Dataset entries
# # # # # # #
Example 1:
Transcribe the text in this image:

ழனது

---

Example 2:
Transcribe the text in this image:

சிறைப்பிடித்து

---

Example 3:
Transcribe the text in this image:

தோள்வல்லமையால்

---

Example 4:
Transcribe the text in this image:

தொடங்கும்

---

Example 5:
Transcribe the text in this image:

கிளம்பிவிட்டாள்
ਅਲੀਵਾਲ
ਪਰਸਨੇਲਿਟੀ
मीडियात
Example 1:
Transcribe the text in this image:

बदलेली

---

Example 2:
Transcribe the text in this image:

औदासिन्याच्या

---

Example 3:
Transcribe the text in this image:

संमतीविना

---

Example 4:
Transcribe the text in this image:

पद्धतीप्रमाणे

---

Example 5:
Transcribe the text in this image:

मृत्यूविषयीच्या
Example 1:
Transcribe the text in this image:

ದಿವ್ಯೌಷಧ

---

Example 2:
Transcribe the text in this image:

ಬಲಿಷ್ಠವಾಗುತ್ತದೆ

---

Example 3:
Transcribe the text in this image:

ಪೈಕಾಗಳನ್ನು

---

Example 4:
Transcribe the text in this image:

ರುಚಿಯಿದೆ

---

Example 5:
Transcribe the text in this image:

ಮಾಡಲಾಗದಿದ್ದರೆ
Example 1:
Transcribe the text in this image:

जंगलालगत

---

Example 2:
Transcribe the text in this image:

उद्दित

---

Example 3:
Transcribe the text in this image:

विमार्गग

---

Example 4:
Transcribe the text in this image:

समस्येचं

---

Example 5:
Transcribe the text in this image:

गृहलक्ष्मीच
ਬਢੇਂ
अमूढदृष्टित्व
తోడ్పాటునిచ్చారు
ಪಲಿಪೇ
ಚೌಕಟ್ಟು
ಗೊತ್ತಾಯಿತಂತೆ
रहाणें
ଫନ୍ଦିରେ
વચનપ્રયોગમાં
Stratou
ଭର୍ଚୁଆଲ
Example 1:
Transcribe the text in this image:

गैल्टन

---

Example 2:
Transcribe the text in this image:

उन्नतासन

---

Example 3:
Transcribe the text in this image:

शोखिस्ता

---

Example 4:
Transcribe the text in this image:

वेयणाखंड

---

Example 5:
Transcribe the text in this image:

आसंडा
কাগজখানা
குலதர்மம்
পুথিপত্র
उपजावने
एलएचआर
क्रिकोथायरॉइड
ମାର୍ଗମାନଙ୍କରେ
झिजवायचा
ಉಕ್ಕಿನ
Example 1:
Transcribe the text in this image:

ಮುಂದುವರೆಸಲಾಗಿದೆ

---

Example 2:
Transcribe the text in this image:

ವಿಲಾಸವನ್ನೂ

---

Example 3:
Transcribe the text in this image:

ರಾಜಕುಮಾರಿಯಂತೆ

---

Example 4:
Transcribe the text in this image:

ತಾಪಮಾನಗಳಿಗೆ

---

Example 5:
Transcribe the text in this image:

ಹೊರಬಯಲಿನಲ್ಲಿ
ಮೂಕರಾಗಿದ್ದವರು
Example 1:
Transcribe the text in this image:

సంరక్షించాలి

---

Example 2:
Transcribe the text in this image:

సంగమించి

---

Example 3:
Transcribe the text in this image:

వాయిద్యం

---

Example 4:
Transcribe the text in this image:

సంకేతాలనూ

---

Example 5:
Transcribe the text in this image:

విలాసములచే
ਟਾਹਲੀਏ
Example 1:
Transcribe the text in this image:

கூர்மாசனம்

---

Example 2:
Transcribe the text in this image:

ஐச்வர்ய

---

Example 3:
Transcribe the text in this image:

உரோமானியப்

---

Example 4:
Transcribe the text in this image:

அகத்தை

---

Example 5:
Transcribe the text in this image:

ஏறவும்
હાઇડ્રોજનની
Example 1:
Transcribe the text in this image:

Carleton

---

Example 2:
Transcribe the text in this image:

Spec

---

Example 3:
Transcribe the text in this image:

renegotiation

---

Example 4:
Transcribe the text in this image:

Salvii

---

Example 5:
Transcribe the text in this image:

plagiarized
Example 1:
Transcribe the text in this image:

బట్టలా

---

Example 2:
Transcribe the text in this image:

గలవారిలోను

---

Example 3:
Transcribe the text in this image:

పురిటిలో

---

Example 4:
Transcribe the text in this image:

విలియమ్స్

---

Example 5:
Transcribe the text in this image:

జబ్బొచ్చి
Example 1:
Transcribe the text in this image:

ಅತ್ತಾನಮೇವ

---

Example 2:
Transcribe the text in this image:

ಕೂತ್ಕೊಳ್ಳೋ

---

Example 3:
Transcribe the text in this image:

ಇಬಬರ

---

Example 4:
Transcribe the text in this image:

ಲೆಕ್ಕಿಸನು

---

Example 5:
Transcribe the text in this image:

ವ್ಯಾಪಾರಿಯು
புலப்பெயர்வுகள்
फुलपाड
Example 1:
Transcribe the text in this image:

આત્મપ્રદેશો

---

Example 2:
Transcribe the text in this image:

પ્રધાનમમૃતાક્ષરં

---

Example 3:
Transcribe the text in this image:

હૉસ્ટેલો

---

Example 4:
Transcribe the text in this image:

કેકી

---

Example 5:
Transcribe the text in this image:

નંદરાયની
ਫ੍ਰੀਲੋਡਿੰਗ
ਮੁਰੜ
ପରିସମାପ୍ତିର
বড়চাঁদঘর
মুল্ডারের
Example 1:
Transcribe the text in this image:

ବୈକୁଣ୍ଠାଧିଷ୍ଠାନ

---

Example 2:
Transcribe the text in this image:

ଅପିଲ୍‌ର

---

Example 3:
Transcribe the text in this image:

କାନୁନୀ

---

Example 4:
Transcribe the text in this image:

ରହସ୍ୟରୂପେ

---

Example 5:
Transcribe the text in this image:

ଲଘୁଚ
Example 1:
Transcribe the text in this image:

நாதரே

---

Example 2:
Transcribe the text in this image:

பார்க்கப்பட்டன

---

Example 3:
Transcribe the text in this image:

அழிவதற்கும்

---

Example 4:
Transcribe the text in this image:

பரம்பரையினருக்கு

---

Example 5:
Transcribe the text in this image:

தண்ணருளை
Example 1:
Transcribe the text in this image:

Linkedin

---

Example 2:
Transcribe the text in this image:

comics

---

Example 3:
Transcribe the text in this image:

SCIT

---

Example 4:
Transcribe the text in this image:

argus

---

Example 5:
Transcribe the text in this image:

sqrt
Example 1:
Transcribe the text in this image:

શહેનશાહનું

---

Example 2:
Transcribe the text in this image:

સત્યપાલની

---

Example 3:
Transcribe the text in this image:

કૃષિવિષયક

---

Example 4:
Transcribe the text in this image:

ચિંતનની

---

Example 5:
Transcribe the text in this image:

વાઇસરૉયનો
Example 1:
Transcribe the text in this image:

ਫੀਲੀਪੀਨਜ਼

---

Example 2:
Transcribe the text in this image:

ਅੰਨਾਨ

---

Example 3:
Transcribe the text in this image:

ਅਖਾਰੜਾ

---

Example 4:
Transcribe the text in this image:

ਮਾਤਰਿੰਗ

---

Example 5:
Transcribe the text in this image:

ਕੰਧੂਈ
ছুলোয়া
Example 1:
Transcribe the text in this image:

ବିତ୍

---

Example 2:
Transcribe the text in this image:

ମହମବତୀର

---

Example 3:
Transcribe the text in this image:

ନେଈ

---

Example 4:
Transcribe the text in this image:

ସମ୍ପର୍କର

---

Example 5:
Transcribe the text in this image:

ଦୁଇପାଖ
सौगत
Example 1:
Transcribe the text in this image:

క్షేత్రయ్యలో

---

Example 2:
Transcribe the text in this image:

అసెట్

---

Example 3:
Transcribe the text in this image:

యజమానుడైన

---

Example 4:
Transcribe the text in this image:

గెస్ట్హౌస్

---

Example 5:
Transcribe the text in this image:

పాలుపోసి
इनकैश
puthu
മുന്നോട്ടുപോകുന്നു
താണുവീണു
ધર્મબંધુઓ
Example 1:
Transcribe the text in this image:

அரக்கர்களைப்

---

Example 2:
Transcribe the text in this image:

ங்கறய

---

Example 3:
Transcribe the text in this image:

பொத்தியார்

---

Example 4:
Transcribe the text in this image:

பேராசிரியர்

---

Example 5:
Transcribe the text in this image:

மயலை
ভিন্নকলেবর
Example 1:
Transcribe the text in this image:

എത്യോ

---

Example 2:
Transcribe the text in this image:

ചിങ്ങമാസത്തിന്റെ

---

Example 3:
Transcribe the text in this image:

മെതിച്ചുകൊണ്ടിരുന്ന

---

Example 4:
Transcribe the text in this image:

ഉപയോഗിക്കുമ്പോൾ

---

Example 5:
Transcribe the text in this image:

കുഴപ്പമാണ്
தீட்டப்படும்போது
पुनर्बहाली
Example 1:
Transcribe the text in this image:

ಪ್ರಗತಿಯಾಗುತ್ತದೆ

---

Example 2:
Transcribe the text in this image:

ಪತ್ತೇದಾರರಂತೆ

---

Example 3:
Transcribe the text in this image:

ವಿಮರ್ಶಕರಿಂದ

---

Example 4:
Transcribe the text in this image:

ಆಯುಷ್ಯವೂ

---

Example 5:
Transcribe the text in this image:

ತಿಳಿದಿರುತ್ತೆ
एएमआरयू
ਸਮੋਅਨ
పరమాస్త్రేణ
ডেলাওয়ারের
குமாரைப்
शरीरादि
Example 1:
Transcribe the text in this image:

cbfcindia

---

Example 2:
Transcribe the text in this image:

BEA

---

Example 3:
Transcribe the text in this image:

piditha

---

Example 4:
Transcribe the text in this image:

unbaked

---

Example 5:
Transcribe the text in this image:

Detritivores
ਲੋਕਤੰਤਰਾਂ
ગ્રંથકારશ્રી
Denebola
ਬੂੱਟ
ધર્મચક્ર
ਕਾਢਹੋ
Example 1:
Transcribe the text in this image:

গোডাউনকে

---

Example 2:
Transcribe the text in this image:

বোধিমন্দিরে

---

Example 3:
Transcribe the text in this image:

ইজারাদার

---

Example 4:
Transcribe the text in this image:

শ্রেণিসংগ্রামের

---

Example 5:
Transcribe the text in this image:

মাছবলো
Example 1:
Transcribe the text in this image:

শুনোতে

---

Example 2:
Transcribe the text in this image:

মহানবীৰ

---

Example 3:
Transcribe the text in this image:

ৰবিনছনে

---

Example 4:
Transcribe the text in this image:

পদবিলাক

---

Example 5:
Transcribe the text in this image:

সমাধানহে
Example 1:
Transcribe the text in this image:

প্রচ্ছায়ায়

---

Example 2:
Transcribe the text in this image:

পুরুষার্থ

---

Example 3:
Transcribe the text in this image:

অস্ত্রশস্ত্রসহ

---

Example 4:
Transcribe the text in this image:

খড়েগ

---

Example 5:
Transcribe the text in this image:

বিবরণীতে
# # # # # # #
Problem to solve: Copy the entries above word for word, starting from the very beginning and ending with the line that contains "पद्धतीप्रमाणे", including that line.

Finished answer:
Example 1:
Transcribe the text in this image:

ழனது

---

Example 2:
Transcribe the text in this image:

சிறைப்பிடித்து

---

Example 3:
Transcribe the text in this image:

தோள்வல்லமையால்

---

Example 4:
Transcribe the text in this image:

தொடங்கும்

---

Example 5:
Transcribe the text in this image:

கிளம்பிவிட்டாள்
ਅਲੀਵਾਲ
ਪਰਸਨੇਲਿਟੀ
मीडियात
Example 1:
Transcribe the text in this image:

बदलेली

---

Example 2:
Transcribe the text in this image:

औदासिन्याच्या

---

Example 3:
Transcribe the text in this image:

संमतीविना

---

Example 4:
Transcribe the text in this image:

पद्धतीप्रमाणे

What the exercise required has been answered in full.